→ WHAT TO DO
Please repeat, word for word, every line of the records below from the one containing "order: Ranunculales" down to the one containing "order: Passeriformes", with both of those lines included.
____ RECORD LIST
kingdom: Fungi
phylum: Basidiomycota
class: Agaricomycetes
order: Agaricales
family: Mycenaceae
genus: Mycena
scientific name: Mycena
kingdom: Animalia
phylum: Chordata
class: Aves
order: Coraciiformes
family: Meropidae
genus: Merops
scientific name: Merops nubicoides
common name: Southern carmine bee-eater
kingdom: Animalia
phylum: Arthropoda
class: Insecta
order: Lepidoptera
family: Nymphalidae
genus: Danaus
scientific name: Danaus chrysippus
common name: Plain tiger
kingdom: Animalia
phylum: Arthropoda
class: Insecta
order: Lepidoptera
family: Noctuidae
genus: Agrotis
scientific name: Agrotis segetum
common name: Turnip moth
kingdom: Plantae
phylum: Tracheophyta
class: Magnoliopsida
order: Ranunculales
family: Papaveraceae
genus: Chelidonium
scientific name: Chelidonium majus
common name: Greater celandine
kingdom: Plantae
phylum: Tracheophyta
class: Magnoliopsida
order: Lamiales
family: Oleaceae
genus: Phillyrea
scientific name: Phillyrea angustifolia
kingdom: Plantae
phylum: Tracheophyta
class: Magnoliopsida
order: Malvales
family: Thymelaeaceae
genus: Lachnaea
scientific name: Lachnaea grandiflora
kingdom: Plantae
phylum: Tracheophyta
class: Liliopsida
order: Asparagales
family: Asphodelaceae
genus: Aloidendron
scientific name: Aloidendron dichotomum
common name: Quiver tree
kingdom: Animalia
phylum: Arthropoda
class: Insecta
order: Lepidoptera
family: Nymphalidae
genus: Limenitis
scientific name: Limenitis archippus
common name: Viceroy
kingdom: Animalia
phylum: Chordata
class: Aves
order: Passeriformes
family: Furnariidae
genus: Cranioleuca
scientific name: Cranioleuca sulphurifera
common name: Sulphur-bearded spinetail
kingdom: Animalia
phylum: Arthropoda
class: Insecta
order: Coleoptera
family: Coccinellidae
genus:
________
→ RIGHT ANSWER
order: Ranunculales
family: Papaveraceae
genus: Chelidonium
scientific name: Chelidonium majus
common name: Greater celandine
kingdom: Plantae
phylum: Tracheophyta
class: Magnoliopsida
order: Lamiales
family: Oleaceae
genus: Phillyrea
scientific name: Phillyrea angustifolia
kingdom: Plantae
phylum: Tracheophyta
class: Magnoliopsida
order: Malvales
family: Thymelaeaceae
genus: Lachnaea
scientific name: Lachnaea grandiflora
kingdom: Plantae
phylum: Tracheophyta
class: Liliopsida
order: Asparagales
family: Asphodelaceae
genus: Aloidendron
scientific name: Aloidendron dichotomum
common name: Quiver tree
kingdom: Animalia
phylum: Arthropoda
class: Insecta
order: Lepidoptera
family: Nymphalidae
genus: Limenitis
scientific name: Limenitis archippus
common name: Viceroy
kingdom: Animalia
phylum: Chordata
class: Aves
order: Passeriformes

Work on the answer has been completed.